Contrary to common knowledge, particularly among Mexicans and Mexican-Americans, is that Mexico, like other Latin-American nations, have African blood as well as indigenous and Spanish. Mexican people of indigenous ancestry, to this day, play ancient instruments, such as African hand pianos (or marimbas) in songs and dances of African influence (corridos), which tell stories of slave revolts and ancestral tributes.
Spanish forces were unable to defeat these “uppity negroes,” and a free black town called Yanga was established.
A Mexican-American woman asked me during a discussion as to where I am getting my information. Although there are many books on this topic, I told her to check out one by Mexico’s renown, late anthropologist and professor at the University of Vera Cruz. His name is Gonzalo Aguirre Beltrán.
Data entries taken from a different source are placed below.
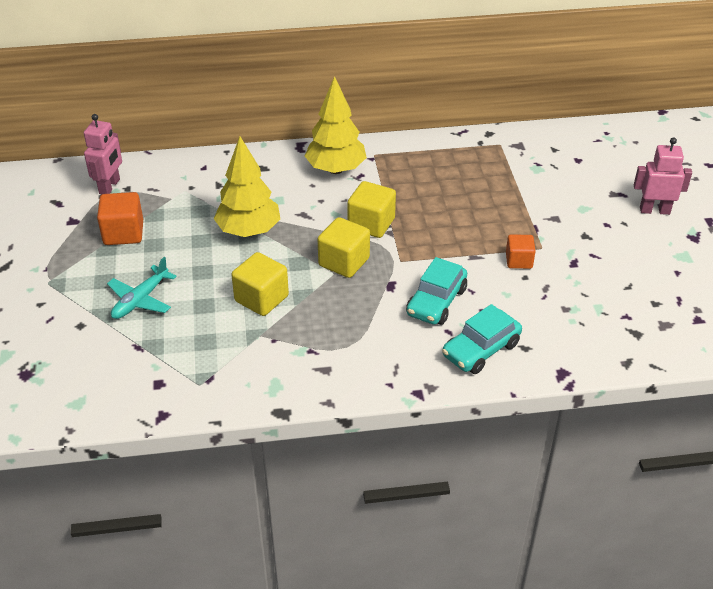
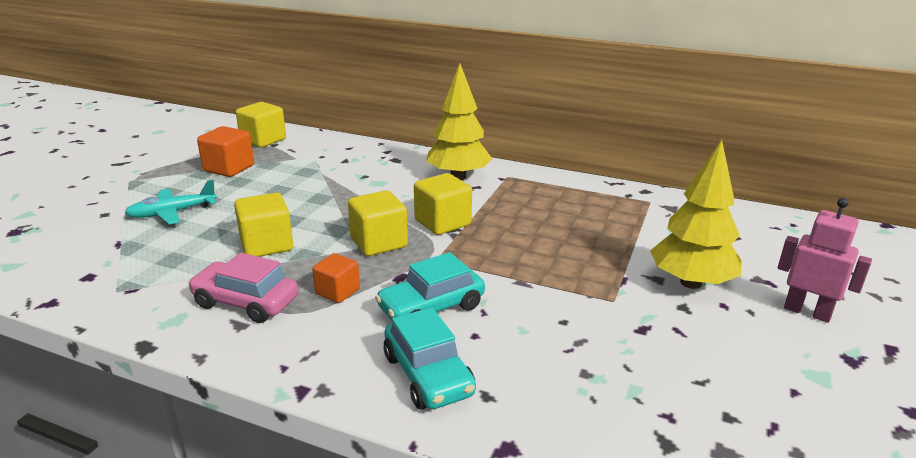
camera: 30 degrees right, 15 degrees down
pink robot [84,114,122,194] -> yellow cube [236,102,286,148]
yellow tree [214,136,280,237] -> yellow tree moved to [650,140,741,289]
turquoise car [442,304,522,374] -> turquoise car turned 105 degrees counterclockwise [384,307,476,410]
orange cube [506,234,536,269] -> orange cube moved to [312,253,360,303]
none -> pink car [188,253,298,323]

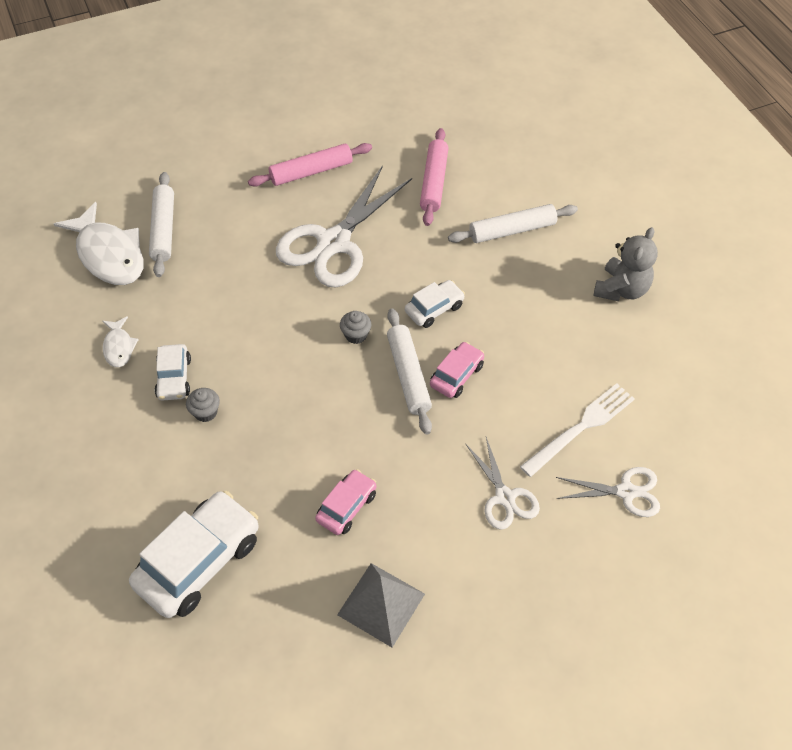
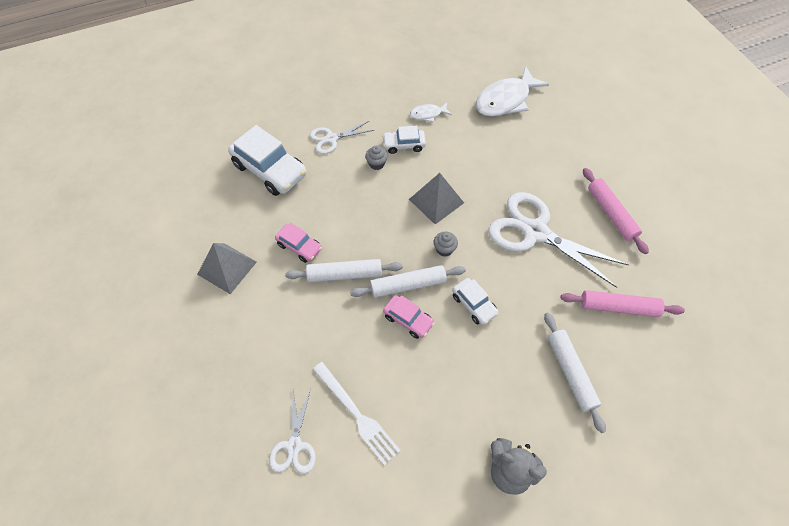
camera: 90 degrees right, 5 degrees up
white rolling pin [149,172,174,277] -> white rolling pin moved to [285,259,403,282]
white scissors [466,437,540,530] -> white scissors moved to [310,121,374,154]
none -> grey pyramid [409,173,464,225]

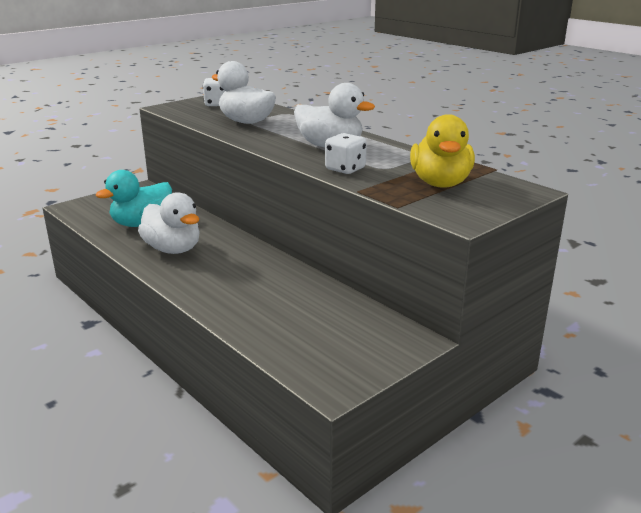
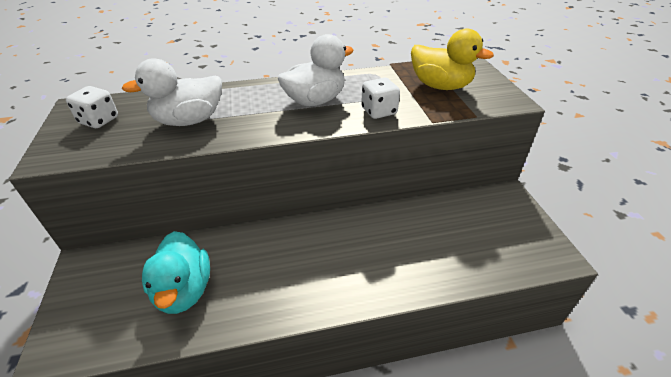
camera: 60 degrees left, 15 degrees up
white duck [138,192,199,254] -> none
The book is entitled, La Población Negra de México (The Black Population of Mexico), where he talks about more than 500,000 African slaves being brought in through Mexico’s Port of Vera Cruz between the Cortez invasion in 1519 and Mexican independence in 1810.
Africans made up 71% of the non-indigenous population in Mexico during the early colonial periods.
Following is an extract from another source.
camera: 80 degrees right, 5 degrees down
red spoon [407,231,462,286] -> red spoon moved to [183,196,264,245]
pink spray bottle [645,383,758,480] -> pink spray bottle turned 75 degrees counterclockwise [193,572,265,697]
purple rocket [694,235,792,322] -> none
Mexico’s first root is the native population before the Spanish invasion.
The Spanish represents Mexico’s second root, who brought in African slaves making up Mexico’s third root.
After more than 500 years of interracial marriages and offspring, the African presence is no longer noticeable.
I would be remiss not to point out that Mexican history also includes 19th century African-American slaves and Seminole people (so-called Indians) who fled what is now known as the State of Florida to the Mexican border state of Coahuila where their descendants live there to this day.